For more information on what you’ll need if you are interested in tow sports, see here.

Best Time of Year to Buy

One last consideration before buying a new jet ski is thinking about the best time to buy.  If you’re looking for the best price on a new jet ski, August or September is usually the best time to purchase, because that is when most major companies release their new models.  As these new models are released, dealers often need to clear old inventory and will have year-old models on sale for great prices.

Besides these two months of the year, keep an eye out for sales from your local retailer.  You can even drop in and ask if and when they have their major sales. Most dealers will have at least one major sale each year, possibly around Memorial Day or Black Friday.

Other Alternative: Renting a Jet Ski

A third option besides buying a used or new jet ski is renting one. If you don’t live by the water and won’t be using the jet ski very often, or if you are only considering getting one for when the grandkids come to visit, you may want to look at renting instead.  Alternatively, if you know you want to eventually buy a jet ski but aren’t sure what kinds of features you’re looking for or what brand you might want, try renting first so you can try out a few different models.

Renting a jet ski costs between $60-180 an hour, which sounds like a lot, but in comparison to the investment of buying and maintaining a jet ski, it’s not so bad. For more information on everything you need to know about renting a jet ski, see here.

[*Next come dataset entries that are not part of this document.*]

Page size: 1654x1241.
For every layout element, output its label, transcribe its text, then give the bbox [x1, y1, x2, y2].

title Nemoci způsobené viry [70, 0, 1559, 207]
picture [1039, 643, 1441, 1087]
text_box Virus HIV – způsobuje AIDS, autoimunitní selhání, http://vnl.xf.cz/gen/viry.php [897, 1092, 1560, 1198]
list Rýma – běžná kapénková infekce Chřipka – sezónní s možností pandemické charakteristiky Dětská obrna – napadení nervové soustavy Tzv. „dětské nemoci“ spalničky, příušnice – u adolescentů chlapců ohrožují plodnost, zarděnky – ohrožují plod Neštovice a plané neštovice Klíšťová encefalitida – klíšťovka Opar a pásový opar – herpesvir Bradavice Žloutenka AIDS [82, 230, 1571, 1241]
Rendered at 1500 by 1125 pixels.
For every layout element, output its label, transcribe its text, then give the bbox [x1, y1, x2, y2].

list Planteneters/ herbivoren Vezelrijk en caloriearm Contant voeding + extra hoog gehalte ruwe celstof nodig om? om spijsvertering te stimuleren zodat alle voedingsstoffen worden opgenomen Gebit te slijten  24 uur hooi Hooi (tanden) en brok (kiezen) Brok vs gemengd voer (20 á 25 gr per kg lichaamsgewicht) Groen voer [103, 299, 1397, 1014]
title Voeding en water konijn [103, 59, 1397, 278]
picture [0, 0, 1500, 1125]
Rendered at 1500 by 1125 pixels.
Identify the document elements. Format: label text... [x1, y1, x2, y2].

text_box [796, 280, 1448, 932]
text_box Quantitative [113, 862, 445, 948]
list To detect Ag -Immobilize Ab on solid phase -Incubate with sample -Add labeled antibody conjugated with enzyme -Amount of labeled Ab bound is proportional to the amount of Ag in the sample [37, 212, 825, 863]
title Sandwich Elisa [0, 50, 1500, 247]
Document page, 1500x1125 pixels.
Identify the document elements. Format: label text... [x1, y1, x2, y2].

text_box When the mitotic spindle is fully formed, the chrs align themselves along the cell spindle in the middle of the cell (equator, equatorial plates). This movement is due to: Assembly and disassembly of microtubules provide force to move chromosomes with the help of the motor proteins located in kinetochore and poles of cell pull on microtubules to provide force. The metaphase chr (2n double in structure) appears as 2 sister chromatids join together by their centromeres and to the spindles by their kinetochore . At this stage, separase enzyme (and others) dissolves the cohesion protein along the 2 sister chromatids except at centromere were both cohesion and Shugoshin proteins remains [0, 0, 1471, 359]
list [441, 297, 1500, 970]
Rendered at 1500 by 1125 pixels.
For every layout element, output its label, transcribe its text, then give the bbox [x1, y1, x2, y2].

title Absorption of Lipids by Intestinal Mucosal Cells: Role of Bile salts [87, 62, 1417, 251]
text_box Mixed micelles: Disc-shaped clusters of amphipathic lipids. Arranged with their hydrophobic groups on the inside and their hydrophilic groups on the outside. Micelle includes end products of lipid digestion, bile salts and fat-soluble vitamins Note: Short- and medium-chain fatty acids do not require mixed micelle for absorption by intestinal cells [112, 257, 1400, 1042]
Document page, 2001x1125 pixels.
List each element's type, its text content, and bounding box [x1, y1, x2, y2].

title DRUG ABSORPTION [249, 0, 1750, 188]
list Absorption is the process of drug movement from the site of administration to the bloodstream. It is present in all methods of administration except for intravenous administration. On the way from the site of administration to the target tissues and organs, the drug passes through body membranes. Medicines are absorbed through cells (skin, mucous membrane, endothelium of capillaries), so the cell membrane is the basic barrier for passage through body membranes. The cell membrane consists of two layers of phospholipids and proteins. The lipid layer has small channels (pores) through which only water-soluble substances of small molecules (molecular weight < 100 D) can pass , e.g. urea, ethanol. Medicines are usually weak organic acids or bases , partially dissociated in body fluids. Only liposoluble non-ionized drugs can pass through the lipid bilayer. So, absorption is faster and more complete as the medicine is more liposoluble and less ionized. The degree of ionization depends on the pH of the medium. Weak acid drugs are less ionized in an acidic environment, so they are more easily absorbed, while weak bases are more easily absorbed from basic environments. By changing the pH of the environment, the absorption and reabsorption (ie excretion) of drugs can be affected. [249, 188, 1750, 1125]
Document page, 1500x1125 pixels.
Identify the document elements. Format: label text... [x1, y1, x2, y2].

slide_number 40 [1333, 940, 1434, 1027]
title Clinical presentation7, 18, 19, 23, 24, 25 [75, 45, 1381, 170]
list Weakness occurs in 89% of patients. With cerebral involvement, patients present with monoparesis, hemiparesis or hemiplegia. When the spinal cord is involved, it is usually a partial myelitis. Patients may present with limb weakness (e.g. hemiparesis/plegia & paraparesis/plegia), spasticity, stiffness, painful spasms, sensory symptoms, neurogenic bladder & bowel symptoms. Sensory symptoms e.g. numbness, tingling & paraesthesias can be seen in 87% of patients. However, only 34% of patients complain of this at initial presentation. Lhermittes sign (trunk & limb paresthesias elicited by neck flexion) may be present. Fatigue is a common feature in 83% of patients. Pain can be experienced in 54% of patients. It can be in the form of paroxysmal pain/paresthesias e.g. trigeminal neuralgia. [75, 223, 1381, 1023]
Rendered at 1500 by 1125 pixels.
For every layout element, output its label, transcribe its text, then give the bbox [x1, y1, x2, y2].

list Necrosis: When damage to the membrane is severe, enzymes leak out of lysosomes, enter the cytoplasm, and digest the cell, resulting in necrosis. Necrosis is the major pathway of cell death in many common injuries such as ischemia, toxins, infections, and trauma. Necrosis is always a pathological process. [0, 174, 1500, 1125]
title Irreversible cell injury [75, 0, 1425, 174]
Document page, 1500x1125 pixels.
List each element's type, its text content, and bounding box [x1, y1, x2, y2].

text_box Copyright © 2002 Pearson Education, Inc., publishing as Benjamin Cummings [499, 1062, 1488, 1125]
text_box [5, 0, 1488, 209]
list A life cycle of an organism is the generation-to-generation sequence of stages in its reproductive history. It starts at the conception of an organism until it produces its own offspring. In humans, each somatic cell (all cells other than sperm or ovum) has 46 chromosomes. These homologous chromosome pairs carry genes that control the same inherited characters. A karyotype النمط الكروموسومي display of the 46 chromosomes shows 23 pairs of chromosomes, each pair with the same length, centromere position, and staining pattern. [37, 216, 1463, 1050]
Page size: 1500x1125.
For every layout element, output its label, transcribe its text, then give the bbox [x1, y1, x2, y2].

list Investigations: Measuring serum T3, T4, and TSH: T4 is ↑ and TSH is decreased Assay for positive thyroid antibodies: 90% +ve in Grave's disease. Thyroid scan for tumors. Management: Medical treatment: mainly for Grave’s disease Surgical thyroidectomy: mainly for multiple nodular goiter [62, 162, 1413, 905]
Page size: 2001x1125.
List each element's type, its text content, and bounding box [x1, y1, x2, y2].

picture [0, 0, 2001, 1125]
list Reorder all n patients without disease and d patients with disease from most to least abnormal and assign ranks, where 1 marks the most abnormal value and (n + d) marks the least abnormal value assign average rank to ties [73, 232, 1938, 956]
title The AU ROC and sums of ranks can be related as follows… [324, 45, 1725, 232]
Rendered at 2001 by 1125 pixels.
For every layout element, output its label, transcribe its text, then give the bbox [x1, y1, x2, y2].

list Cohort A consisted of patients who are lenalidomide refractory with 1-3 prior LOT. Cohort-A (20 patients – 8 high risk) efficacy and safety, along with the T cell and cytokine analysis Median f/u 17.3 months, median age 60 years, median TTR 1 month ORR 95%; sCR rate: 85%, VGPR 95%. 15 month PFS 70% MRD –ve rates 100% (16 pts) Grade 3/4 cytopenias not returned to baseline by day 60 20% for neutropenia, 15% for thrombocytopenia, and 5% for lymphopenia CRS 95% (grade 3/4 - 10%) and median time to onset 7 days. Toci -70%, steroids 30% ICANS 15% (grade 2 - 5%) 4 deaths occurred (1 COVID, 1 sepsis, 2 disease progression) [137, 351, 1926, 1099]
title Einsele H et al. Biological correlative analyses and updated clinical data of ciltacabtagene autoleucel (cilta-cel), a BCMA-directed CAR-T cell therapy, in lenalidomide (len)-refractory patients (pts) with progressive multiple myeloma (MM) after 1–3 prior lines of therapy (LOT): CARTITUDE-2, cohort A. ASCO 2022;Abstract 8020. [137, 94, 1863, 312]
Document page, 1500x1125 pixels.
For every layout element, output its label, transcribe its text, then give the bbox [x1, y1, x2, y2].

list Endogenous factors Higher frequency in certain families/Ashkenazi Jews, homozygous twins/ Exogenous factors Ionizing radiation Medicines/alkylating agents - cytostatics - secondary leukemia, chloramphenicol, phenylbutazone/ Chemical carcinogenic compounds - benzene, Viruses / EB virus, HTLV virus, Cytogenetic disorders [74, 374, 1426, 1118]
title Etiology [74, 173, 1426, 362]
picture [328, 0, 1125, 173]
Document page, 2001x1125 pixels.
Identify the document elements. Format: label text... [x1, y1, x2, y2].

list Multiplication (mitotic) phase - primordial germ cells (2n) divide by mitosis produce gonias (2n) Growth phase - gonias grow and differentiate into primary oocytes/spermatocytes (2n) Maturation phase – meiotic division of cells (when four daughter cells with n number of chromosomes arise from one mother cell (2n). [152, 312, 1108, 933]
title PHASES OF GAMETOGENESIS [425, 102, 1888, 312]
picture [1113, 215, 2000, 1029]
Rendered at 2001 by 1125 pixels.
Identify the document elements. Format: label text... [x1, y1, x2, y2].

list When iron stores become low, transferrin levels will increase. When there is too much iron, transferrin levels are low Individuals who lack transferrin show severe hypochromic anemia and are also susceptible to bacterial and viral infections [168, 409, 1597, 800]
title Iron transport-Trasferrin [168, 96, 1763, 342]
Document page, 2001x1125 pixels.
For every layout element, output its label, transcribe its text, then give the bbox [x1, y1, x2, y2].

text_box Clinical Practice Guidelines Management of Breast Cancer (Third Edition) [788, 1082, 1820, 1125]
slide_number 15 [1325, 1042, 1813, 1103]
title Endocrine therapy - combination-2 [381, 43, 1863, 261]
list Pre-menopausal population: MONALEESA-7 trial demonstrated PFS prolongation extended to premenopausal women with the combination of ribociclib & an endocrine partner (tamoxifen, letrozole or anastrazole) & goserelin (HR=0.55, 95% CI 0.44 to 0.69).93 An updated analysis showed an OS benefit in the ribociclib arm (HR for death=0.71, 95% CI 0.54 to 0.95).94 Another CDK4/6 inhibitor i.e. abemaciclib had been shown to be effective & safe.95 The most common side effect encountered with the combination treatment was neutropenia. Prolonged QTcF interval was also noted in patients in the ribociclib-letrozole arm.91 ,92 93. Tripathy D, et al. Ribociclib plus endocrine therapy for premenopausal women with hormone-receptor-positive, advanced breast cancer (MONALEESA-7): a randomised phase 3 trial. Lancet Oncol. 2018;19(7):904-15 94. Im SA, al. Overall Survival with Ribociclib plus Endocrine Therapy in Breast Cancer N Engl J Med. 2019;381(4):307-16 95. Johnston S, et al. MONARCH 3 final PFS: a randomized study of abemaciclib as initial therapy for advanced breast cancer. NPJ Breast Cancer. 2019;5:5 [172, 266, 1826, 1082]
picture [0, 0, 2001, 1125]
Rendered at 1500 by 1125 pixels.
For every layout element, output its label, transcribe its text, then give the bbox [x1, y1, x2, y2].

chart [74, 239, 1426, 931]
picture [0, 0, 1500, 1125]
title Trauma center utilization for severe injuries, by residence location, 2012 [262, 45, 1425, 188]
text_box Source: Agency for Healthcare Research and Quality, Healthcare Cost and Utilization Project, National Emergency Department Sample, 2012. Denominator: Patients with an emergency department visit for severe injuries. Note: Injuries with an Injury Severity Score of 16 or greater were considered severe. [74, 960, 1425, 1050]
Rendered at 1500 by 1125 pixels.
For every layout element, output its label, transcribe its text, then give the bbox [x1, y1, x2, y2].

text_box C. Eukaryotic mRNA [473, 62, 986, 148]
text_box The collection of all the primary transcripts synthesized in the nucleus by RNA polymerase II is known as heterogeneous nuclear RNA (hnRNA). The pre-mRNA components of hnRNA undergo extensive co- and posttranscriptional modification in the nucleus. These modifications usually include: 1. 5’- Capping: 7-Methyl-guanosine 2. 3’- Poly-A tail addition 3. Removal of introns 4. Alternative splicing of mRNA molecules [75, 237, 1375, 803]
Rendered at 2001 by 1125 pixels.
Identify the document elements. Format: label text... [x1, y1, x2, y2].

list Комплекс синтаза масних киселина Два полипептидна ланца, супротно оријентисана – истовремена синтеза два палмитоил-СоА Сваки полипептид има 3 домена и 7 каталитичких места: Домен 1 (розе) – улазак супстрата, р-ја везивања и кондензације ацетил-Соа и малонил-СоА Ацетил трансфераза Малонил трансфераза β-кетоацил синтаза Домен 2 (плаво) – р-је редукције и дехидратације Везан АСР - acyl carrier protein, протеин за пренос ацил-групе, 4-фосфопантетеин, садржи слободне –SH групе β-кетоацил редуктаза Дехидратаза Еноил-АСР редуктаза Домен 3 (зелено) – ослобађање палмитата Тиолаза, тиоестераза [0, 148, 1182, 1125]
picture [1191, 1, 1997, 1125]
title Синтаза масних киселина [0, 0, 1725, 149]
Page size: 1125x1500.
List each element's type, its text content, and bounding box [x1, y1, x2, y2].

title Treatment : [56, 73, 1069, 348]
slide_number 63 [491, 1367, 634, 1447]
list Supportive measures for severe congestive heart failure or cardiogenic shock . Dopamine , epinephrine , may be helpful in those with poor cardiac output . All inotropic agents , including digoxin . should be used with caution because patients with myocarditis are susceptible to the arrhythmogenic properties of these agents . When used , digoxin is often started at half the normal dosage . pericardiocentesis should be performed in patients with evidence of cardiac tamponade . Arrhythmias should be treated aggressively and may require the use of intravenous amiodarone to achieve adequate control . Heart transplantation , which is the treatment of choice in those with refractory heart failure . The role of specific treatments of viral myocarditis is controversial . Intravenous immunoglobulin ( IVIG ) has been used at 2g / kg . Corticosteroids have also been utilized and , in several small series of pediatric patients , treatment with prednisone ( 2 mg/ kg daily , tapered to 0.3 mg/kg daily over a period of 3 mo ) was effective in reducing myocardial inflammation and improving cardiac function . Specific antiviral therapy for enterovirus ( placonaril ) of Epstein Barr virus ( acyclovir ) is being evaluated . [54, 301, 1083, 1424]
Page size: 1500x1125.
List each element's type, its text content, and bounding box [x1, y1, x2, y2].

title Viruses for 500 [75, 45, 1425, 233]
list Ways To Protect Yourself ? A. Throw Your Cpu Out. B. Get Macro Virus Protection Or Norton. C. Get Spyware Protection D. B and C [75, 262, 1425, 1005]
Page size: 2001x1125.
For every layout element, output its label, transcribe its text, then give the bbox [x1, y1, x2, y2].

Buying a jet ski is an exciting investment, but it can also be a little overwhelming. There are several factors to consider, first when deciding whether to buy new or used and then when you start trying to decide which make and model will be the best fit for you. 

By doing some research and setting ground rules for yourself ahead of time, such as setting a budget, knowing what kinds of features you want, and knowing what to look for in both new and used jet skis, you will be better prepared to make the best decision to meet your needs.